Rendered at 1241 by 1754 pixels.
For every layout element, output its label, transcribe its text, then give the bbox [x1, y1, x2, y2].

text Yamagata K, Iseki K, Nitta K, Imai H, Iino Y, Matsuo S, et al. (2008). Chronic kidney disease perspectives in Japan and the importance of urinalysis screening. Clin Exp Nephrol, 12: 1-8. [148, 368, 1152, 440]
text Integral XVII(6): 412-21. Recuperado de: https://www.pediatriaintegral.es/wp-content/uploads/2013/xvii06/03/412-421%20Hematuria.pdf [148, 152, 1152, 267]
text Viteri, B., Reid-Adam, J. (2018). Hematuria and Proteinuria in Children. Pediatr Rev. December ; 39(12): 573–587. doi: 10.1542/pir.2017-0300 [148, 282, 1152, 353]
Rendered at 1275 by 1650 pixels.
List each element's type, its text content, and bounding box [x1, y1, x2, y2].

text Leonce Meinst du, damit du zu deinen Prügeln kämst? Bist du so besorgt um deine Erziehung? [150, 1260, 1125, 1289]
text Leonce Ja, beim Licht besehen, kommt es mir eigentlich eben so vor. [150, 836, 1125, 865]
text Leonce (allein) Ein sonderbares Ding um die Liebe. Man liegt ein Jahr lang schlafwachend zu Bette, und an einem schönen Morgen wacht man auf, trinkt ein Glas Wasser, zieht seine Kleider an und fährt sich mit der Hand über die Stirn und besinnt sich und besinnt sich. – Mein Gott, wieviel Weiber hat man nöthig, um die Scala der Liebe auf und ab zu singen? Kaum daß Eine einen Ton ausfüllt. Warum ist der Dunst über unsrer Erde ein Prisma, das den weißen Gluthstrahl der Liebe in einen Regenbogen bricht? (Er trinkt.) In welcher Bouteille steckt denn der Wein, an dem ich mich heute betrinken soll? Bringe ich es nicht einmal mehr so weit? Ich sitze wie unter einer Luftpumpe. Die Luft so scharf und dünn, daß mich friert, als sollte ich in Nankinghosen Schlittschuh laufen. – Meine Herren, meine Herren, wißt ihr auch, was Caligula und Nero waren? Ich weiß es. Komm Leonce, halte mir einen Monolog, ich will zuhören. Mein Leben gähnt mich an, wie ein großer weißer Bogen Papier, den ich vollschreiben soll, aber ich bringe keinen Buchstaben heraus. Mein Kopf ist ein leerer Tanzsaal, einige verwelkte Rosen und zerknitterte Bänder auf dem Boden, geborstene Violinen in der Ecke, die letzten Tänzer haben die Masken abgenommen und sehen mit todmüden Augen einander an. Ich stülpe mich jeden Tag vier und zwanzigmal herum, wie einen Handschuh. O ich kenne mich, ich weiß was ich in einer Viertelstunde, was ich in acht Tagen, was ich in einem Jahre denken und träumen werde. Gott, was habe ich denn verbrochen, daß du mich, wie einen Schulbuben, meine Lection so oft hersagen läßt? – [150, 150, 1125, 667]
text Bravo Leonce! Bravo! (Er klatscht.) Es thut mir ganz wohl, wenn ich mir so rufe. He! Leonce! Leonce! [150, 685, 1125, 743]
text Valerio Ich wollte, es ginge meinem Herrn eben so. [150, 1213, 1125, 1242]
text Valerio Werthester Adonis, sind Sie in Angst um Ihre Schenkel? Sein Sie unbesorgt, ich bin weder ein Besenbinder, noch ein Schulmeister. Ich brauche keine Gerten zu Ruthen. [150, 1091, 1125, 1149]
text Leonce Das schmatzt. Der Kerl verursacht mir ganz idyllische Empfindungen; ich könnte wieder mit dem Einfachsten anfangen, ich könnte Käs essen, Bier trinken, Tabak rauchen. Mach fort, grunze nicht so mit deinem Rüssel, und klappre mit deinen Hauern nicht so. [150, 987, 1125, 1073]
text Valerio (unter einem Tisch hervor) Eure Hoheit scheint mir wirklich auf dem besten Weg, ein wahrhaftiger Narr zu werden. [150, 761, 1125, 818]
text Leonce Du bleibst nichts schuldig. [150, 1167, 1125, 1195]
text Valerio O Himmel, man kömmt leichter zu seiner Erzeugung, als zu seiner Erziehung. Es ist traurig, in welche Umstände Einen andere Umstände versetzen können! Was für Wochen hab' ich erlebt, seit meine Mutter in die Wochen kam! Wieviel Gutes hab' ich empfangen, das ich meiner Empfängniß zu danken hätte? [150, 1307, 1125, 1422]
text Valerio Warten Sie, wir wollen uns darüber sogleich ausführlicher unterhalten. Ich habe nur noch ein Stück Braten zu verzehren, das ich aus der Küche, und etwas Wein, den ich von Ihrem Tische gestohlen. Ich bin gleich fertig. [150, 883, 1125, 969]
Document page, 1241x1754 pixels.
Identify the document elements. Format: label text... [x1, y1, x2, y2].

········

● WHAT IS BEING ASKED
Which lines of the data contain the string "Erziehung"? Copy each one.

● EXERCISE ANSWER
text Leonce Meinst du, damit du zu deinen Prügeln kämst? Bist du so besorgt um deine Erziehung? [150, 1260, 1125, 1289]
text Valerio O Himmel, man kömmt leichter zu seiner Erzeugung, als zu seiner Erziehung. Es ist traurig, in welche Umstände Einen andere Umstände versetzen können! Was für Wochen hab' ich erlebt, seit meine Mutter in die Wochen kam! Wieviel Gutes hab' ich empfangen, das ich meiner Empfängniß zu danken hätte? [150, 1307, 1125, 1422]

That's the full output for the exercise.